Dilansir dari Money, koordinasi antara kedua kementerian tersebut membuahkan perubahan arah kebijakan dari rencana semula. Purbaya menyatakan bahwa otoritas keuangan memilih untuk menyelaraskan langkah dengan kebijakan yang disusun oleh Kementerian ESDM.
“Kita ikuti kebijakan Pak Menteri ESDM. Rupanya ada perubahan setelah saya bicara kemarin. Pak Bahlil telepon saya, ya sudah kita ikutin,” ujar Purbaya, Menteri Keuangan.
Sebelumnya, wacana pengenaan bea keluar ini muncul sebagai respons atas melonjaknya harga komoditas di pasar global. Melalui kebijakan tersebut, pemerintah menargetkan perolehan tambahan penerimaan negara guna memanfaatkan momentum kenaikan harga internasional.
Selain bea keluar, pemerintah juga mengkaji peluang kenaikan nilai royalti bagi perusahaan yang bergerak di sektor pertambangan. Purbaya sempat memproyeksikan adanya potensi pemasukan negara yang sangat signifikan dari penggabungan kedua kebijakan tersebut.
“Kalau angka yang baru diterapkan, income saya akan meningkat signifikan tanpa menciptakan keributan. Angkanya fantastis, lebih dari Rp 200 triliun,” kata Purbaya, Menteri Keuangan.
Meskipun terdapat potensi pendapatan jumbo, penetapan angka final dan formulasi kebijakan tetap menjadi wewenang penuh Kementerian ESDM. Saat ini, pemerintah tengah merumuskan strategi alternatif untuk memperkuat pendapatan negara melalui sektor sumber daya alam tanpa harus segera menerapkan bea keluar.
“Ada kebijakan lain yang akan memperkuat pendapatan dari sektor SDA. Kita ikutin saja nanti dari Pak Bahlil seperti apa,” ujar Purbaya, Menteri Keuangan.
Purbaya tetap menunjukkan sikap optimis terhadap ketahanan anggaran negara meskipun dua instrumen fiskal tersebut belum diimplementasikan.

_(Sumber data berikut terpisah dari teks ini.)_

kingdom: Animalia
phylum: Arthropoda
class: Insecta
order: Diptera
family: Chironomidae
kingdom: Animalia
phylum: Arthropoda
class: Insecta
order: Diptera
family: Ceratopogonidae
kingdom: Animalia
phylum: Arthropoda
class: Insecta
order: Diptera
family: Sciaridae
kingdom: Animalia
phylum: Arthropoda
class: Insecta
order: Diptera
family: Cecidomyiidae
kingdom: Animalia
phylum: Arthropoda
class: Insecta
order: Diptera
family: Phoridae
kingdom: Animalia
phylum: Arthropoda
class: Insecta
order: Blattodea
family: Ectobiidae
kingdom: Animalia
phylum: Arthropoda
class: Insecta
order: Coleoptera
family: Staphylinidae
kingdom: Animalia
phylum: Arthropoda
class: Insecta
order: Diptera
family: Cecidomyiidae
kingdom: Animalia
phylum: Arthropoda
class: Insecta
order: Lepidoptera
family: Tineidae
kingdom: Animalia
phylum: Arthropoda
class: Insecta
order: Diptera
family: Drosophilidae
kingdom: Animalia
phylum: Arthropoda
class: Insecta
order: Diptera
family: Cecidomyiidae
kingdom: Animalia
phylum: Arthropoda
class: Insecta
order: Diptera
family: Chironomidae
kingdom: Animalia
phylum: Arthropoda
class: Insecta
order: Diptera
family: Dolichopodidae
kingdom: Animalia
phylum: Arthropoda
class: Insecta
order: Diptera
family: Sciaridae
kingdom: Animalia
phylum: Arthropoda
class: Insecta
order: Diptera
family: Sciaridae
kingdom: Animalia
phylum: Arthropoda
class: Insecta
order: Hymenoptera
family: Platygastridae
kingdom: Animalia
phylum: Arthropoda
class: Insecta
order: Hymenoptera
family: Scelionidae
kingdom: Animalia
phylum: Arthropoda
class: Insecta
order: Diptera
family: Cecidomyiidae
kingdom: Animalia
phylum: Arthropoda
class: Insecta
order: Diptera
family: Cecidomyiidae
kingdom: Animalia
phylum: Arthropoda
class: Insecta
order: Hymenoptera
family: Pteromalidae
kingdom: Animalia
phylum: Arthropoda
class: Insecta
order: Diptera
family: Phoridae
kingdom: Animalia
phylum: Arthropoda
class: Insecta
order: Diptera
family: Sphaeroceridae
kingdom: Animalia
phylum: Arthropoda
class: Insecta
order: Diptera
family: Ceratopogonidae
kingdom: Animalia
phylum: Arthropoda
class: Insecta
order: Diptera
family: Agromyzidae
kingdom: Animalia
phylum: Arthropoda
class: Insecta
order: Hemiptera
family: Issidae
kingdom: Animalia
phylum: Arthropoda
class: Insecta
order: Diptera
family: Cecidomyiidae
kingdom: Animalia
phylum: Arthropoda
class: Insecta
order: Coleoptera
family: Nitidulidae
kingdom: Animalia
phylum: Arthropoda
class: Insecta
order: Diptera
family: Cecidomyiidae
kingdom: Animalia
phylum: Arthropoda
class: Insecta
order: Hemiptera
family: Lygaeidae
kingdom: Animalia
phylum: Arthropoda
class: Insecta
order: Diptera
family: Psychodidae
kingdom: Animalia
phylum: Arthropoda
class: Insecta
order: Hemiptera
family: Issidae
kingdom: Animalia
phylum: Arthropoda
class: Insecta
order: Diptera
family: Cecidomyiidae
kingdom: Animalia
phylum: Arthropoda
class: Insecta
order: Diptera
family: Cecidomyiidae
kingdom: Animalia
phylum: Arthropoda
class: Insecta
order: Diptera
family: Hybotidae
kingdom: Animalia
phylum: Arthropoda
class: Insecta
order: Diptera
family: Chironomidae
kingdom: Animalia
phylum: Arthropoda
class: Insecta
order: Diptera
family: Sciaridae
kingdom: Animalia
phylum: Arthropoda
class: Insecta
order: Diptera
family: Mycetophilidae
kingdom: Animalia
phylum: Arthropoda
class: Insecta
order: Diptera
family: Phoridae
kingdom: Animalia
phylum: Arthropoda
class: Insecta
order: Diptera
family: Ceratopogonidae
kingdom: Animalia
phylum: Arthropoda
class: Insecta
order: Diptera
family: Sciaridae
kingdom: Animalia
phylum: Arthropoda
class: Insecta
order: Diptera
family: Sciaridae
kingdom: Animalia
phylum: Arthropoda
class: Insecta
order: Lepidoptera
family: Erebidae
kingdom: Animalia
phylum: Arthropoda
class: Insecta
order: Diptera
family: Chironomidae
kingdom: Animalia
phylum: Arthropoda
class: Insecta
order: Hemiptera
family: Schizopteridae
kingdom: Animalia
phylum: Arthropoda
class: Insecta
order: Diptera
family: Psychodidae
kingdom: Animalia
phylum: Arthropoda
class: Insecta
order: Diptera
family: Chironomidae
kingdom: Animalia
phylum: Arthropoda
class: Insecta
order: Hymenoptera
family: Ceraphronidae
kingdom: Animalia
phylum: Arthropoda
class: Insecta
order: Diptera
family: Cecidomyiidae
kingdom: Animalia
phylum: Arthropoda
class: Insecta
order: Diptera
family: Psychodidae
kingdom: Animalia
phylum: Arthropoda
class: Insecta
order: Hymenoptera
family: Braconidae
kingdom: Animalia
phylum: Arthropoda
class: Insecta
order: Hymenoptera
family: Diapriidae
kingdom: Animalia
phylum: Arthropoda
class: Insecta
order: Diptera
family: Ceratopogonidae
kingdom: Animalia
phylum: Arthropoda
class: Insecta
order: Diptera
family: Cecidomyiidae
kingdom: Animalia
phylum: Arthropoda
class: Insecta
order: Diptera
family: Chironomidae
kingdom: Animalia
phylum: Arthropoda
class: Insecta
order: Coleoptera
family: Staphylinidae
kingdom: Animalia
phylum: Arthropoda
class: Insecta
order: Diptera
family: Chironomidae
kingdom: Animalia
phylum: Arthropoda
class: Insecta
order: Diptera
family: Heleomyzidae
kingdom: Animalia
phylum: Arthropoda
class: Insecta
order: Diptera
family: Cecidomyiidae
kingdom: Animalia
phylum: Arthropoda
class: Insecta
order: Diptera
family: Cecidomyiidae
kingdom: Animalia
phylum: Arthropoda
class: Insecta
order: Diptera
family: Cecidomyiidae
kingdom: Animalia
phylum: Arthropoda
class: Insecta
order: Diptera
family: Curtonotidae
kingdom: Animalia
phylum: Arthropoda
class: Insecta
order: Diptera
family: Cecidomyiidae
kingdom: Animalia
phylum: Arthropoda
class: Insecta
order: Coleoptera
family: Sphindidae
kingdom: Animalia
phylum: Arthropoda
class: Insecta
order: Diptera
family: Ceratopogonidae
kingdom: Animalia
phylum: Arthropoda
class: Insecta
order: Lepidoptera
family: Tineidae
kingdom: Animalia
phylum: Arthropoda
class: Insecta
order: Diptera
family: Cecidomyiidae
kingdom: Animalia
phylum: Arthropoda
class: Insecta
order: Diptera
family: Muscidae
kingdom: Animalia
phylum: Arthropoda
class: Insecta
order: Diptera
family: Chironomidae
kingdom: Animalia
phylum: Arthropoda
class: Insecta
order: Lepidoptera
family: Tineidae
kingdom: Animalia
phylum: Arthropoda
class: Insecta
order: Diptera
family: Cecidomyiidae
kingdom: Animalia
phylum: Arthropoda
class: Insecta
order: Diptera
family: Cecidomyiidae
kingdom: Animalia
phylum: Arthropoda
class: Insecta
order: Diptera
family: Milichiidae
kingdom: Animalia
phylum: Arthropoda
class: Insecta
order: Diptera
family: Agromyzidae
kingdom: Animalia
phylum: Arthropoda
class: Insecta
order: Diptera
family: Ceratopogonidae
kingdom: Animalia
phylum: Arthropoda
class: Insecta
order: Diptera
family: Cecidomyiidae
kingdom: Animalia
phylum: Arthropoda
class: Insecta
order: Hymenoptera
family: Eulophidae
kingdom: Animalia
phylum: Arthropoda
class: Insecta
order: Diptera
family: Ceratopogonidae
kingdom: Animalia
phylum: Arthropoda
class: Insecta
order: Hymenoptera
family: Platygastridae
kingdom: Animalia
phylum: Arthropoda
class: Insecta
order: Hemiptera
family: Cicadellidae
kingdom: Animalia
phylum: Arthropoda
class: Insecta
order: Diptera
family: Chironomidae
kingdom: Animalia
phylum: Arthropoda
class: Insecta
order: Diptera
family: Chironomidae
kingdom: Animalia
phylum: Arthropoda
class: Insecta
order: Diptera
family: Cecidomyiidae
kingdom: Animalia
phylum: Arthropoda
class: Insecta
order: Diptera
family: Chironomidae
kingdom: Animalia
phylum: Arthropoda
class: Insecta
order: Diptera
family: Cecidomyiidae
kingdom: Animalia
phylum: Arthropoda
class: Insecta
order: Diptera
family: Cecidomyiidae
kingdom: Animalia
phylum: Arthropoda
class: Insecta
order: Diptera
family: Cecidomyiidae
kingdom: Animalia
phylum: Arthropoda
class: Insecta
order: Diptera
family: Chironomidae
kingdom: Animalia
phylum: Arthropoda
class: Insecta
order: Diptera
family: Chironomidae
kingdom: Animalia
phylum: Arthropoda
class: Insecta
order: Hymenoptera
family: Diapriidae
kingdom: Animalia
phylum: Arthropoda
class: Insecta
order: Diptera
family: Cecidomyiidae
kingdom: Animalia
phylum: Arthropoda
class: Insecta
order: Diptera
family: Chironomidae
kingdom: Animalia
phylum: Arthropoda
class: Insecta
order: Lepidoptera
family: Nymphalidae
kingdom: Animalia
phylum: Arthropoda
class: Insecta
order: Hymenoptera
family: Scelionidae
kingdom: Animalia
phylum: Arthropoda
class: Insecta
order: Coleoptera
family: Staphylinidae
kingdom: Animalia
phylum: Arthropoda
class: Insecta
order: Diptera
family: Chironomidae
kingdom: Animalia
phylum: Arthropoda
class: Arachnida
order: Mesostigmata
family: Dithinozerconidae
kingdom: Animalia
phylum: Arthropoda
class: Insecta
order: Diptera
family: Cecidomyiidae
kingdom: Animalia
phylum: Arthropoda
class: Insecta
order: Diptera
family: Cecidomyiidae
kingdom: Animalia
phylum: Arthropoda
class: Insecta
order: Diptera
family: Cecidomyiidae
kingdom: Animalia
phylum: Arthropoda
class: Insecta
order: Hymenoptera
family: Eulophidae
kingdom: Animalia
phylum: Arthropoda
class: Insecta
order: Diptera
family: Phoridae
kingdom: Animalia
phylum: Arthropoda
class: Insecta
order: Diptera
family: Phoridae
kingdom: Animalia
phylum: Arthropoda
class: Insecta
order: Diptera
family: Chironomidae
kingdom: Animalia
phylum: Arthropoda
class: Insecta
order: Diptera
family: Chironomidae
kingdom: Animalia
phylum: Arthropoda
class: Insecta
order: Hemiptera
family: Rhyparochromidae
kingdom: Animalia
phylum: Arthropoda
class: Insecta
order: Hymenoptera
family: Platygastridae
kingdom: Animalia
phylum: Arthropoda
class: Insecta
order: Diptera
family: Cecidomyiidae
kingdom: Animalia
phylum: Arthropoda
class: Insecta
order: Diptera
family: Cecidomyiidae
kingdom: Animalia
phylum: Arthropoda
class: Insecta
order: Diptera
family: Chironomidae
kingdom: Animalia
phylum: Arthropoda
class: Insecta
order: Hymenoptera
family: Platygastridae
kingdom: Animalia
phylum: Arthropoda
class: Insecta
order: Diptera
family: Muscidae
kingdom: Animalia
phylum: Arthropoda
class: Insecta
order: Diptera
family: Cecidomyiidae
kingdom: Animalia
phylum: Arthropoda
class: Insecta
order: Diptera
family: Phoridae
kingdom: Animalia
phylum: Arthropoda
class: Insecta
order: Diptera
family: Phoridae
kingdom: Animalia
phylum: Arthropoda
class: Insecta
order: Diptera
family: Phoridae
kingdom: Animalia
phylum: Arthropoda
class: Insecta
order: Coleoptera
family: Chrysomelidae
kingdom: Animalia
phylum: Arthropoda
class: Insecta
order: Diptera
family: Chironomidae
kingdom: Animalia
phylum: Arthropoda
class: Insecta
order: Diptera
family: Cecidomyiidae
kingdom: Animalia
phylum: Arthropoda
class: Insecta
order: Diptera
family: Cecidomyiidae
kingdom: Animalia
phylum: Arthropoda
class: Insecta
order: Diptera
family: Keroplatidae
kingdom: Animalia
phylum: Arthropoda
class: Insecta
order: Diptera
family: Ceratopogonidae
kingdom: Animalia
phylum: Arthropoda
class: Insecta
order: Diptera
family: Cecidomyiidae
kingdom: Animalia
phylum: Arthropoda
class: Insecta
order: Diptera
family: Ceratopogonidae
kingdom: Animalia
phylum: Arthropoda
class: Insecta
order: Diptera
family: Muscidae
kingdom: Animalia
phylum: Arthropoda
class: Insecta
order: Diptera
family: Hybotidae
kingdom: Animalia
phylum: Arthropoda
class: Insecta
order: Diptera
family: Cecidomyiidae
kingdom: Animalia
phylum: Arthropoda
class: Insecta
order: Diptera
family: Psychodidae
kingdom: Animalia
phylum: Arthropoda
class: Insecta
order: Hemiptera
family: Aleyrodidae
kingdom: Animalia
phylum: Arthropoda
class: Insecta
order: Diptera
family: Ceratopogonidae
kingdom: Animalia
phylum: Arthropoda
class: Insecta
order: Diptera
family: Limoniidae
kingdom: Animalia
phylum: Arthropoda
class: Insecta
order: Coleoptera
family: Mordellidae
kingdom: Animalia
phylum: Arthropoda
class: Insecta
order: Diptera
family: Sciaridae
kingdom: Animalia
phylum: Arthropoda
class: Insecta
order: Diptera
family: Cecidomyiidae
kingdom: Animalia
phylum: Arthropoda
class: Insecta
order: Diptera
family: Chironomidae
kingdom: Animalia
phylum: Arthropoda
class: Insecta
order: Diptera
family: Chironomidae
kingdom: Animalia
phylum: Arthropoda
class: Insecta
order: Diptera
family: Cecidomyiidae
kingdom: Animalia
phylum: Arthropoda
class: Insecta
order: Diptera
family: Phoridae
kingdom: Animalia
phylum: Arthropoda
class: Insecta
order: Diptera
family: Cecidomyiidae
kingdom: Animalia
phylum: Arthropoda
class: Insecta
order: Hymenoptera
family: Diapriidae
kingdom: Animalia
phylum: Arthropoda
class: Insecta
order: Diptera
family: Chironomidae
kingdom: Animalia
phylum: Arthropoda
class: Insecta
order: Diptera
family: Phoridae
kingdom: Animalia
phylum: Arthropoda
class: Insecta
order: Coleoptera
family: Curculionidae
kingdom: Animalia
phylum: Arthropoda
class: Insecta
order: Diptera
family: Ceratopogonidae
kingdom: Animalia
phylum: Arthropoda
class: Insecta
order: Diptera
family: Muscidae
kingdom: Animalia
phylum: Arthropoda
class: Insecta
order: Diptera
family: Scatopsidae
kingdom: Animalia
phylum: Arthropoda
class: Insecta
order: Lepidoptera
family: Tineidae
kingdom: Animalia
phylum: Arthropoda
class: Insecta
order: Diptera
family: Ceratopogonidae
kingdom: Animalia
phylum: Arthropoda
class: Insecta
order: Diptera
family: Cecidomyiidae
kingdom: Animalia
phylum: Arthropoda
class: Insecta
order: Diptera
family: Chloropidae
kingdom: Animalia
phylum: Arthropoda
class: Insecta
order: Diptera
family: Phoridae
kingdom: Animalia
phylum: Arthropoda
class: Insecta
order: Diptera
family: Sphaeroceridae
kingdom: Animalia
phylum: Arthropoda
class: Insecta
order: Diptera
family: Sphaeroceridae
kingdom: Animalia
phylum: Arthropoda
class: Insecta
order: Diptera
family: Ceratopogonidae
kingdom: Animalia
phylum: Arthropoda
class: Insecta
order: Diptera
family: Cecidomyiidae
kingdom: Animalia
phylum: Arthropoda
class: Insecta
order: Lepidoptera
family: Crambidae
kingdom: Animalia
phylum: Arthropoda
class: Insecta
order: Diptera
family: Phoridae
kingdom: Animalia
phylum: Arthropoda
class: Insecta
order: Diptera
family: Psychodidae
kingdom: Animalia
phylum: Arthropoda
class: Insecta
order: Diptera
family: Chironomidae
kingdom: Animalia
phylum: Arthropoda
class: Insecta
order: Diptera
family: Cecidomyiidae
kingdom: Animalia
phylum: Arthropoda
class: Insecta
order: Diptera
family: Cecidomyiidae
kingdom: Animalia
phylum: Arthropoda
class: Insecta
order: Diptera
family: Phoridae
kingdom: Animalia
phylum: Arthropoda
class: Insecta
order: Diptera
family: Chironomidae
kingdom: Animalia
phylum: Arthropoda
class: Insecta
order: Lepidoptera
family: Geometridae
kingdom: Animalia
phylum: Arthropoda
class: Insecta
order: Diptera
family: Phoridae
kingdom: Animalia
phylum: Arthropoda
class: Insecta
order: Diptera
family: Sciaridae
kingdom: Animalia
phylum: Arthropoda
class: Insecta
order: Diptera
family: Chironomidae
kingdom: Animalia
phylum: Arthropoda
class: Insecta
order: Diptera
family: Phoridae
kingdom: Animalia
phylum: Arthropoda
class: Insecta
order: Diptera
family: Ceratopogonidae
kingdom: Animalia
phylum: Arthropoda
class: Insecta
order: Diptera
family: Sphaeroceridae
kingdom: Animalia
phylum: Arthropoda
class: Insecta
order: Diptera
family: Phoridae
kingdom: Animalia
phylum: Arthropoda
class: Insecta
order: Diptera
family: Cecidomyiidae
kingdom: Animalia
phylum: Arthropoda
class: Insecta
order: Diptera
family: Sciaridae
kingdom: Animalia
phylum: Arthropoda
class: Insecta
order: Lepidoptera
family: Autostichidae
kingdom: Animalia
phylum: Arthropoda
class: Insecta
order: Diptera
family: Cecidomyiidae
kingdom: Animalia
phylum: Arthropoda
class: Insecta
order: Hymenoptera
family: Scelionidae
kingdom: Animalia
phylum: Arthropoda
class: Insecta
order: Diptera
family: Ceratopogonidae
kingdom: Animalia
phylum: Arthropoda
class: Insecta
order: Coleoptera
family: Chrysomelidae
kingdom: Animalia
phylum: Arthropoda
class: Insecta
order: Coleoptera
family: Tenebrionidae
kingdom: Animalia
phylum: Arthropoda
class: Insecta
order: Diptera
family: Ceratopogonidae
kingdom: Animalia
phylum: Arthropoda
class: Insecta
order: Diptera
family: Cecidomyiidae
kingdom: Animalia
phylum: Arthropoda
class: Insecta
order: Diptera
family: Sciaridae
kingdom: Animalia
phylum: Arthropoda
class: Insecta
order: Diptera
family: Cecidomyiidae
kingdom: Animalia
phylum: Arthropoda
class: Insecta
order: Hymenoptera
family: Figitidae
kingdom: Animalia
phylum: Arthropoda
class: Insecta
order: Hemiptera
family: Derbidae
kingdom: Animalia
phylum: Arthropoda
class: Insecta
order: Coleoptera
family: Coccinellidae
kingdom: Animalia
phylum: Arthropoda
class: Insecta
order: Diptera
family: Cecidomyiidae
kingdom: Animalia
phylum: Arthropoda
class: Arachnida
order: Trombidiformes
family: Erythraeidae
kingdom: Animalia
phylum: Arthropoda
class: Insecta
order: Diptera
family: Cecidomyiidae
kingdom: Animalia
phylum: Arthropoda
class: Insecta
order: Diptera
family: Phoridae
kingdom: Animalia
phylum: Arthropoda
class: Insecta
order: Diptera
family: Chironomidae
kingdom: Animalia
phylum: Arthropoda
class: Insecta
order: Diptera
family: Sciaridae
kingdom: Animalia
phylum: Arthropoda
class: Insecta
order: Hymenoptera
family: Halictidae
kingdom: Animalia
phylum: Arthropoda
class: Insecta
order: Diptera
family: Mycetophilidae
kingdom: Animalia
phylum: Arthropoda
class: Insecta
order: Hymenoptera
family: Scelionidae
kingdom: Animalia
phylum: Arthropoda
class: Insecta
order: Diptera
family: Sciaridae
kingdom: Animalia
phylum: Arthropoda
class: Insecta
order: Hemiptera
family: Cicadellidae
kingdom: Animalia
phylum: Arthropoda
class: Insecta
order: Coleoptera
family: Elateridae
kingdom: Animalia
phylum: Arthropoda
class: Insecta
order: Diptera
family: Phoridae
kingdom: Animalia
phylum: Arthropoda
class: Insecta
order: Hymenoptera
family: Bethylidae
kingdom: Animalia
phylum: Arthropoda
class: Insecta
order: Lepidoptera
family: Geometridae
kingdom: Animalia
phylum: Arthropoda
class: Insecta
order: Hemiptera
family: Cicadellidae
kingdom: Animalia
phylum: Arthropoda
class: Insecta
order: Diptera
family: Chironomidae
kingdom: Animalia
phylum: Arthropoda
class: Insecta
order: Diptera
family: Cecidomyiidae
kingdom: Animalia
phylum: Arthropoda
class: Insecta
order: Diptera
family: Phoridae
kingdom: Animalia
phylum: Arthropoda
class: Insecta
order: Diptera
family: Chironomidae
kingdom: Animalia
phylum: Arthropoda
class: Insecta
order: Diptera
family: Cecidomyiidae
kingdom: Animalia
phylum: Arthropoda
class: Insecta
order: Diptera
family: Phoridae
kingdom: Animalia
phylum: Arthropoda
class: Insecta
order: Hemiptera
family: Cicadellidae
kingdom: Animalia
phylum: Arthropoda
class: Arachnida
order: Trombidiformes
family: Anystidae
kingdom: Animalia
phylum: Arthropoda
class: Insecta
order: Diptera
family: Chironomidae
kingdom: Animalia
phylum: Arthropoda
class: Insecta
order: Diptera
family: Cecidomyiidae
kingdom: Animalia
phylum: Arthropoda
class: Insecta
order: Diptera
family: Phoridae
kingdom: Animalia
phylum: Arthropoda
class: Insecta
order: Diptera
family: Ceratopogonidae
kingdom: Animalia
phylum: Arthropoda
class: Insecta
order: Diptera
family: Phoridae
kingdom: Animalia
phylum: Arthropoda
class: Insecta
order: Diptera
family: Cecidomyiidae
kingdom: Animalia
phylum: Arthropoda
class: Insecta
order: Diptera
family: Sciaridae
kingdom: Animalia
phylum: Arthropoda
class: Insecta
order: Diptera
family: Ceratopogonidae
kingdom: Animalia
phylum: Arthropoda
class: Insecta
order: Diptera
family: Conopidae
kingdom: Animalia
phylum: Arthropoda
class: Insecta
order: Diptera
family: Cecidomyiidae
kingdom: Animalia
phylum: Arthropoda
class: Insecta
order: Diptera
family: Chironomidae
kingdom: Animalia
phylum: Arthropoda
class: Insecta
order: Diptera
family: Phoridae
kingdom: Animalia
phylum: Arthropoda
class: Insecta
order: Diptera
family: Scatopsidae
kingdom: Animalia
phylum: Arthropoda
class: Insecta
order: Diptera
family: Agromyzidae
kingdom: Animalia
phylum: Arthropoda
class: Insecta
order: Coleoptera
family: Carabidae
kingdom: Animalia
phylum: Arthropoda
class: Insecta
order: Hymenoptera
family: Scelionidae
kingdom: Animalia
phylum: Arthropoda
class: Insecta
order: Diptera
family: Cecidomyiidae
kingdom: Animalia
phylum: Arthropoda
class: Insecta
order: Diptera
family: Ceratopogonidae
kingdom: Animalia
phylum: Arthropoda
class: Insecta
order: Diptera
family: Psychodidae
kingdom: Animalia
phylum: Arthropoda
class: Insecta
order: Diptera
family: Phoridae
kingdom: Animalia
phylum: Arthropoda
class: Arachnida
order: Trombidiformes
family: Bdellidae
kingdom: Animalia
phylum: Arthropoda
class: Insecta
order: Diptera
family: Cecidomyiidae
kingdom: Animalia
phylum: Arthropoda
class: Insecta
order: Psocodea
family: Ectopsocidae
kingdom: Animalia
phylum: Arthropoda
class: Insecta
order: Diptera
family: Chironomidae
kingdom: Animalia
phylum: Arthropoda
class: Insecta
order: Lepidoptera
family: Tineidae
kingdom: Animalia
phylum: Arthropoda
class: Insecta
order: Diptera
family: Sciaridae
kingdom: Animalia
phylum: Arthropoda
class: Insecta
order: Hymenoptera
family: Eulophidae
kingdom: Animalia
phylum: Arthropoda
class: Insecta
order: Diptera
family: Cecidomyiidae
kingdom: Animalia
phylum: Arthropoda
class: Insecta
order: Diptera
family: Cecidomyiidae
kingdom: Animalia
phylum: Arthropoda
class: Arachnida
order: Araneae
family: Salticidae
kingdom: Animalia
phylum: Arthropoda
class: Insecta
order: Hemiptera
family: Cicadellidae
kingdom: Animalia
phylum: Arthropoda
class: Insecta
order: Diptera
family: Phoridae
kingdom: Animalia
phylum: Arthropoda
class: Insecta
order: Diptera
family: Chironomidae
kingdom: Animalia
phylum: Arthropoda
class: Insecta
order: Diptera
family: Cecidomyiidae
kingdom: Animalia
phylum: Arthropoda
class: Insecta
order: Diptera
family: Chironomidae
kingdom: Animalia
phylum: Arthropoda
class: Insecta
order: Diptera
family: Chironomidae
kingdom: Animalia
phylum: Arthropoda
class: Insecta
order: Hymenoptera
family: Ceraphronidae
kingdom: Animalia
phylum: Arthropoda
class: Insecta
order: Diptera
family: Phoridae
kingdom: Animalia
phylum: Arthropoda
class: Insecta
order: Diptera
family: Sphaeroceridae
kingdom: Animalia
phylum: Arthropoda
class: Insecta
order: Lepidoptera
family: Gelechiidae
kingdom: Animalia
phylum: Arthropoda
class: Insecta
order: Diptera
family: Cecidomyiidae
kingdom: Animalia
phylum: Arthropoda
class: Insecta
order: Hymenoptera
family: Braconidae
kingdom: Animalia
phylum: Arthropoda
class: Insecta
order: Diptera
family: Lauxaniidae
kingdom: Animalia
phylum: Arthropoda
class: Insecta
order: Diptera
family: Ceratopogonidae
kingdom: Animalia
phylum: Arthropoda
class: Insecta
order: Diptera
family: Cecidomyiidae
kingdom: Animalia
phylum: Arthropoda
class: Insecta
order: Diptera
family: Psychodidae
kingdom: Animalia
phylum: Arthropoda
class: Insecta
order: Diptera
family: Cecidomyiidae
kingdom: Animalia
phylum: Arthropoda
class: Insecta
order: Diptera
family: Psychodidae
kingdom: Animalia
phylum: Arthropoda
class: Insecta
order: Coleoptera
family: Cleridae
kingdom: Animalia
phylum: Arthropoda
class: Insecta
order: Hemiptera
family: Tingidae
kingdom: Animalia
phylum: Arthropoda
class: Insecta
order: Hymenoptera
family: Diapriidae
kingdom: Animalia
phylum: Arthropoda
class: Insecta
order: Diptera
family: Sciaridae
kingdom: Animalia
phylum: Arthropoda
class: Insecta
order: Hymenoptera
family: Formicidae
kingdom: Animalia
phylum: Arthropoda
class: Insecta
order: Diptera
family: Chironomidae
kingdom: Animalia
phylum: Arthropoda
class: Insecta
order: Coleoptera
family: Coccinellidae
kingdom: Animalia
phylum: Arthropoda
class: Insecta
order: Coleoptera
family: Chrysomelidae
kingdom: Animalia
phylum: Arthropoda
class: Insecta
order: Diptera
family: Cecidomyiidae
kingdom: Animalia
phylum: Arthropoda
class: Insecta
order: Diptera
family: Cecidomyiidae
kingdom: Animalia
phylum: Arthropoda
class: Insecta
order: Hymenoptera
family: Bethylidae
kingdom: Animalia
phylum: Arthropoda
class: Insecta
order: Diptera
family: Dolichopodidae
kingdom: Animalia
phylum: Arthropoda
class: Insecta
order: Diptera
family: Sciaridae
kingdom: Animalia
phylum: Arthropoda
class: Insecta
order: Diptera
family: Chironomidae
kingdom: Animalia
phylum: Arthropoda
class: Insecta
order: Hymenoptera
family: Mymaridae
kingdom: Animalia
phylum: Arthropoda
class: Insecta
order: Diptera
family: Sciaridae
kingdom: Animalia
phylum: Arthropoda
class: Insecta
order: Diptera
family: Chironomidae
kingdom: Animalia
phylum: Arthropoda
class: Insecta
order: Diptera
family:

Ia meyakini tren pendapatan negara akan tetap berada pada jalur peningkatan.
“Tanpa itu pun pendapatan kami akan meningkat. Yang penting untuk saya itu,” kata Purbaya, Menteri Keuangan.
Keputusan penundaan ini sejalan dengan pernyataan Menteri ESDM Bahlil Lahadalia yang sebelumnya menangguhkan royalti untuk sejumlah komoditas seperti nikel, emas, timah, tembaga, dan perak pada Senin (11/5/2026). Bahlil bermaksud menyusun formulasi baru agar beban pengusaha tidak terlalu berat namun tetap menguntungkan negara.
“Setelah mendengar masukan dari publik dan teman-teman pengusaha, maka ini saya akan pending untuk membangun formulasi yang baik, yang saling menguntungkan,” ujar Bahlil, Menteri ESDM.